Sergio Amaury Ponce Villegas (born 13 August 1981) is a Mexican former professional footballer who played as a midfielder.

==Career==
He started his career on August 11 for Toluca FC in 2001 playing against Monterrey, the game had ended in a draw. He played with Toluca from 2001 through 2008 raising 3 championships. The last time Toluca were crowned champions was in the game against Cruz Azul where Sergio scored a goal in the first length of the championship.

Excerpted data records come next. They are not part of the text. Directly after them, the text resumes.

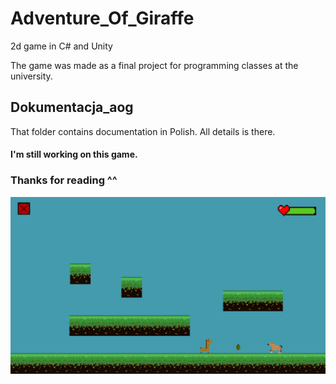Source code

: # Adventure_Of_Giraffe
2d game in C# and Unity

The game was made as a final project for programming classes at the university.

## Dokumentacja_aog

That folder contains documentation in Polish.
All details is there.

#### I'm still working on this game.
### Thanks for reading ^^

![Screenshot](gameplay.png)
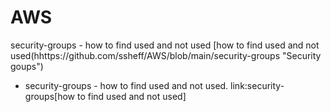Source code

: # AWS

security-groups -  how to find used and not used
[how to find used and not used(hhttps://github.com/ssheff/AWS/blob/main/security-groups "Security goups")

* security-groups -  how to find used and not used. link:security-groups[how to find used and not used]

Sergio was part of the Mexican 2004 Olympic football team, who exited in the first round, having finished third in group A, below group winners Mali and South Korea.

===C.D. Guadalajara===
Ponce signed with Club Deportivo Guadalajara on December 19, 2008, in exchange for Sergio Santana and Antonio Olvera, for a one-year loan. He scored his first goal with Chivas on January 3, 2009, playing against America which ended in a 1–1 draw. Sergio later played the next 3 games with Guadalajara in the InterLiga. He scored in his Clausura debut with Guadalajara in a 3–3 draw against Cruz Azul and he scored the winning goal in the Superclasico against America by heading the ball into Guillermo Ochoa's gap into the back of the net, on April 19, 2009.

===Tigres UANL===
On December 22, 2009, Sergio Amaury Ponce joined Tigres on a loan from Guadalajara for the Torneo Bicentenario 2010.

===Coras de Tepic===
He was loaned to Coras de Tepic for the 2015 Ascenso MX season.